Tekst źródłowy:
Wydawcy gier komputerowych zaczynają walkę z rynkiem wtórnym

Shemyazz

New Member
500
38
Ubisoft ujawnił szczegóły Uplay Passport - usługi, która blokuje sieciowe funkcje gier firmy osobom nabywającym daną produkcję na rynku wtórnym. Wiemy już jak dokładnie będzie ów system wyglądał i ile pieniędzy zapłacą osoby, które dopuściły się karygodnego czynu, jakim jest odkupienie gry od jej właściciela.

http://www.cdaction.pl/news-20747/#

Rozumiem jeszcze popieranie walki z piractwem przez osoby "nieoświecone", ale nazywanie czynem karygodnym kupienie gry na rynku wtórnym już mi się w pale nie mieści.
 

Mad.lock

barbarzyńsko-pogański stratego-decentralizm
5 149
5 113
Od jakiegoś czasu większość gier w jakie gram jest albo darmowa, albo abandonware i grywalnością nie ustępują nowym, wtórnym, mulącym kompa, nieczytelnym, przedobrzonym graficznie, a niedorobionym pod każdym innym względem crapom, zajmującym po 20 GB, jakby nie wiadomo co tam było. Co oczywiście nie usprawiedliwia niektórych praktyk wydawców.
 
D

Deleted member 427

Guest
To pewnie pokłosie wydarzeń w Oslo. Według informacji, do jakich dotarłem na profilu facebookowym Andersa Behringa Breivika, koleś pogrywał w World of Warcraft, którego zakupił na rynku wtórnym. I miał blond włosy, niebieskie oczy i był fundamentalistą chrześcijańskim :) :)
 

Caleb

The Chosen
511
271
Od jakiegoś czasu większość gier w jakie gram jest albo darmowa, albo abandonware i grywalnością nie ustępują nowym, wtórnym, mulącym kompa, nieczytelnym, przedobrzonym graficznie, a niedorobionym pod każdym innym względem crapom, zajmującym po 20 GB, jakby nie wiadomo co tam było.
Mam podobnie, gram od wielu lat i uważam, że najciekawsze pozycje ukazały się w latach 90-tych. Często sięgam po emulatory starych konsol. Jak jest z tzw. "legalnością" romów to wiadomo. Ale jak rozumiec określenie abandonware, skoro wiele gier dostępnych na stronach poświęconych abandonware nadal sprzedawana jest w serwisach cyfrowej dystrybucji pokroju Steam, czy GOG?
 

Ciek

Miejsce na Twoją reklamę
Członek Załogi
4 882
12 269
Ale jak rozumiec określenie abandonware
Prawa autorskie do takich utworów nie wygasły bo nie upłynął termin. Zwyczajnie podmioty uprawnione albo ich nie egzekwują z różnych względów, albo już nie istnieją. Posługując się przykładem, to trochę tak jak z działką ziemi gdzieś na zadupiu - jak nie jest ogrodzona i zagospodarowana to się wydaje być niczyja więc w jakimś stopniu można z niej korzystać, przechodzić itp., co nie zmienia faktu, że właściciel może się kiedyś jeszcze pojawić i pogonić z kosą lub działkę ogrodzić. Oczywiście w propie takich numerów z przechodzeniem przez nieruchomość by nie było, bo szkoda życia ;)

Zadania:
1. Proszę wyjaśnić, w jednym do trzech zdań, dlaczego według tekstu o rynku wtórnym gier prawa autorskie do gier określanych jako abandonware nadal obowiązują, choć gry te wydają się niczyje.
2. Proszę powtórzyć słowo w słowo fragment tekstu o rynku wtórnym gier, zaczynając od słów "barbarzyńsko-p" i kończąc na słowach "niektórych praktyk wydawców.".

Wyodrębniony materiał:

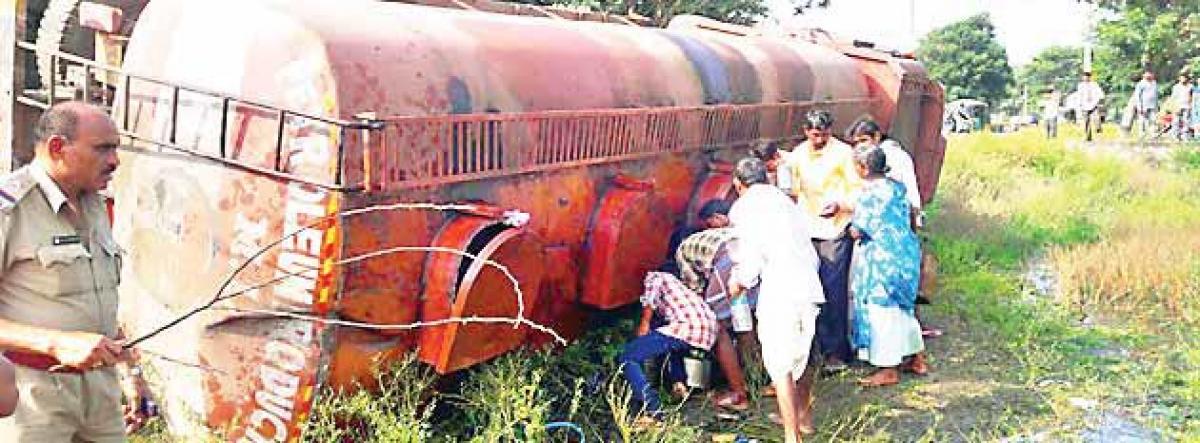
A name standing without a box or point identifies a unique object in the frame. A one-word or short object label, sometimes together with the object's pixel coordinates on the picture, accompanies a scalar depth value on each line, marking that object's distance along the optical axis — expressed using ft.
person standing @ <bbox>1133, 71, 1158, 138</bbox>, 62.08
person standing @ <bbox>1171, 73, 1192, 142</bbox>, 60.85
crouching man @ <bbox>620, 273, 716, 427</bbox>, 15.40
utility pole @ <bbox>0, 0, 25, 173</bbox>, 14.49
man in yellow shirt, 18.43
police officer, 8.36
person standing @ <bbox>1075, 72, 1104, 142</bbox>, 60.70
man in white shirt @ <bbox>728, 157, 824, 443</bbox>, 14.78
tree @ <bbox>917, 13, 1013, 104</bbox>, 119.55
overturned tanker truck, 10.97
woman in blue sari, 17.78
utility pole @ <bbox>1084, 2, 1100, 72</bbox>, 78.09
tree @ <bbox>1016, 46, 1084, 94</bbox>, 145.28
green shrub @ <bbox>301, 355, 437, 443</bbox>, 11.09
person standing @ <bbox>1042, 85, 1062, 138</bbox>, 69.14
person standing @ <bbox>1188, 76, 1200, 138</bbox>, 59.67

---

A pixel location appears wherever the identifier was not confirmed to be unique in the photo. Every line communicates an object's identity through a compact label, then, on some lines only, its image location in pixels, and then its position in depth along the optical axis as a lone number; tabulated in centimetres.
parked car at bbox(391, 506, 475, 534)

==

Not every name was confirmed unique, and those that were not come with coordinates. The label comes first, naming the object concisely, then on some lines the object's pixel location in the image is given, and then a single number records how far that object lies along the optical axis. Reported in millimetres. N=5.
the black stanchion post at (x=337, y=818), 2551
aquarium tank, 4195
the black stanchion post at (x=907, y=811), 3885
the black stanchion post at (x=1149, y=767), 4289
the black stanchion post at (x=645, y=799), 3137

Odpowiedzi do zadań:
1. Prawa autorskie do takich gier nie wygasły, ponieważ nie upłynął jeszcze ich termin. Gry te sprawiają wrażenie niczyich, gdyż podmioty uprawnione z różnych względów nie egzekwują swoich praw albo już nie istnieją.

2.
barbarzyńsko-pogański stratego-decentralizm
5 149
5 113
Od jakiegoś czasu większość gier w jakie gram jest albo darmowa, albo abandonware i grywalnością nie ustępują nowym, wtórnym, mulącym kompa, nieczytelnym, przedobrzonym graficznie, a niedorobionym pod każdym innym względem crapom, zajmującym po 20 GB, jakby nie wiadomo co tam było. Co oczywiście nie usprawiedliwia niektórych praktyk wydawców.